The UK has taken unprecedented actions to support households and businesses. It will be interesting to see what the Australian Government comes out with when they announce theirs. The UK is providing wages support, rental support, and more support for the small business sector.
Capital Economics said that it expected the unemployment rate to rise from just under 4% to about 6% due to the crisis. However, without this latest government intervention, that rate would have risen to the financial crisis level of 8%.
The UK Government has announced a new Coronavirus Job Retention Scheme. Any employer in the country – small or large, charitable or non-profit – will be eligible for the scheme. But it does not cover those on zero hours contracts, or are self employed.
Government grants will cover 80% of the salary of retained workers up to a total of £2,500 a month – that’s above the median income. Employers can top up salaries further if they choose to.
Employers will be able to contact HMRC for a grant to cover most of the wages of people who are not working but are furloughed and kept on payroll, rather than being laid off.
The Treasurer said “that means workers in any part of the UK can retain their job, even if their employer cannot afford to pay them, and be paid at least 80% of their salary”.
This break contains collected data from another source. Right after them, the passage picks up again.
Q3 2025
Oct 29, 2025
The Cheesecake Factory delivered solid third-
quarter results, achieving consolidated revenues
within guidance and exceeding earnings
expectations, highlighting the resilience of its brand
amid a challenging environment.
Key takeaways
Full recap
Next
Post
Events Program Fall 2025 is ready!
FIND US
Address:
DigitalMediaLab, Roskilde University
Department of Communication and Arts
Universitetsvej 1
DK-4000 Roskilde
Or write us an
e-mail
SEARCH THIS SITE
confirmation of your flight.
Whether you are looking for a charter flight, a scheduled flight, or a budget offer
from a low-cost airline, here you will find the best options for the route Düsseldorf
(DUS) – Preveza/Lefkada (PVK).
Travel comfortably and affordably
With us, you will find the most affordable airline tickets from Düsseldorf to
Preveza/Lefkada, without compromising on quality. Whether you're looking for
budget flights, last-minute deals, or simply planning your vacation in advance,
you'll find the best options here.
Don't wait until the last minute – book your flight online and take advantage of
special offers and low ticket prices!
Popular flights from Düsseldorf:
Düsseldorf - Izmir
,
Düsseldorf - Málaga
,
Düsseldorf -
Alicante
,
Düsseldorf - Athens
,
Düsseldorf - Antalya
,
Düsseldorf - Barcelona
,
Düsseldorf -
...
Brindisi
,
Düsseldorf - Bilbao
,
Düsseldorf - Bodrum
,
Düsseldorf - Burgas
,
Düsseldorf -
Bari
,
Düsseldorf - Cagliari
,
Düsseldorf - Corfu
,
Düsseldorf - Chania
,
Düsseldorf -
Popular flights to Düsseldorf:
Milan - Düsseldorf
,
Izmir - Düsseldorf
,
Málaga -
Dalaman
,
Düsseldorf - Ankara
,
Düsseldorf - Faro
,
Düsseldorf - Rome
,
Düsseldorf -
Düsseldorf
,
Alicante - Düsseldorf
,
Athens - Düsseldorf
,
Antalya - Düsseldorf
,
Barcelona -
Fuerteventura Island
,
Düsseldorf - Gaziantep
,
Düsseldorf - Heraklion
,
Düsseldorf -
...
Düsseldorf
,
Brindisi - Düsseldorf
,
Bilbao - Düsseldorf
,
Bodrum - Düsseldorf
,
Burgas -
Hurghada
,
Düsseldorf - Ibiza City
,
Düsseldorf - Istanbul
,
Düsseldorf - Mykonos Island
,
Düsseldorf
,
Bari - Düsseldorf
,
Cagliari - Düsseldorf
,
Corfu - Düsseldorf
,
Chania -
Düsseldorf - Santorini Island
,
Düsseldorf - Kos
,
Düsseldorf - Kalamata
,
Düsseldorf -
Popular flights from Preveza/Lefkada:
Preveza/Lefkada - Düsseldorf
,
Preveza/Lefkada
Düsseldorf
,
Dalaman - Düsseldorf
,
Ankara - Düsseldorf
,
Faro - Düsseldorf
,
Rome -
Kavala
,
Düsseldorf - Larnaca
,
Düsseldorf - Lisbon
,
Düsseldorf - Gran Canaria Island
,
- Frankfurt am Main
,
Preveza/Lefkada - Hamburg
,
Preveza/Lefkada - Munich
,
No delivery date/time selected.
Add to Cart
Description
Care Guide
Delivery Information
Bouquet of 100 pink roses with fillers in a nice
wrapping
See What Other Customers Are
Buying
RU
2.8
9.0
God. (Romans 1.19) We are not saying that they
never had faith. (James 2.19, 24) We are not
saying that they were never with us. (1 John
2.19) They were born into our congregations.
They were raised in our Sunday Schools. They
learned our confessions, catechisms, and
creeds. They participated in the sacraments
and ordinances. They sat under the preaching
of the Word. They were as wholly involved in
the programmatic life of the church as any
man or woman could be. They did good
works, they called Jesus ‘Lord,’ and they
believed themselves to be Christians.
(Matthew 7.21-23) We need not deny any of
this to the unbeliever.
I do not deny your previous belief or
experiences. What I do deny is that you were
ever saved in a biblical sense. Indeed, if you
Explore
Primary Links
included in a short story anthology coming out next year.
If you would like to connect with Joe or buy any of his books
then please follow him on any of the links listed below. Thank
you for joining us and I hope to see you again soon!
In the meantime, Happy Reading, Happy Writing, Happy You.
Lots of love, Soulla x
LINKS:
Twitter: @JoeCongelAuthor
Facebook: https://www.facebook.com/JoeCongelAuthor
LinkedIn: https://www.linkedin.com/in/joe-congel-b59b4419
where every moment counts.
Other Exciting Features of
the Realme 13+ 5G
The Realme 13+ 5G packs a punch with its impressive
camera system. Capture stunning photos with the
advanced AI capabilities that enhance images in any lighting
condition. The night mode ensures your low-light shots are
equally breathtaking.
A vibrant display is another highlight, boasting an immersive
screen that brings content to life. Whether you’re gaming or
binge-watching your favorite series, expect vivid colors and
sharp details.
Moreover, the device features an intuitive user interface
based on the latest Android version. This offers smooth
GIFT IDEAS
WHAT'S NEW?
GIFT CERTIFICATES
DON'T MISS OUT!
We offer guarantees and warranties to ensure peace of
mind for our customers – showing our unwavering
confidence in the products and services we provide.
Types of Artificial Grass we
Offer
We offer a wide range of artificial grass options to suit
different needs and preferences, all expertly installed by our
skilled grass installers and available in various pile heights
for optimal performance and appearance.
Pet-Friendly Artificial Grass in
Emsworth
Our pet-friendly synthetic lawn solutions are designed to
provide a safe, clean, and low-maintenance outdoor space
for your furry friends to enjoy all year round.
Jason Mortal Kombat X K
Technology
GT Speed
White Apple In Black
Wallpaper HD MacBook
The Coronavirus Job Retention Scheme will cover the cost of wages backdated to March 1st and will be open initially for at least three months – and I will extend the scheme for longer if necessary.
There is no limit on the amount of funding available for the scheme.
In addition he announced that the Coronavirus Business Interruption Loan Scheme will now be interest free for twelve months, not 6 months.
And a further cash flow support through the tax system for businesses was announced, buy deferring the next quarter of VAT payments.
That is a direct injection of £30bn of cash to employers, equivalent to 1.5% of GDP.
They will be launching in the coming days a major national advertising campaign to communicate the available support for businesses and people.
To strengthen the safety net, the Universal Credit standard allowance, for the next 12 months, will be lifted by £1,000 a year, as well as increasing the Working Tax Credit basic element by the same amount
Together these measures will benefit over 4 million of our most vulnerable households.
As a result, every self-employed person can now access, in full, Universal Credit at a rate equivalent to Statutory Sick Pay for employees.
Taken this amounts to nearly £7bn of extra support through the welfare system to strengthen the safety net and protect people’s incomes.
UK homeowners can get a three-month mortgage holiday if they need it.
They also announced nearly £1bn of support for renters, by increasing the generosity of housing benefit and Universal Credit, so that the Local Housing Allowance will cover at least 30% of market rents.
They called these actions “an unprecedented economic intervention to support the jobs and incomes of the British people”.
Further measures will be announced next week, to ensure that larger and medium sized companies can also access the credit they need.
He said “we want to look back on this time and remember how, in the face of a generation-defining moment, we undertook a collective national effort – and we stood together”.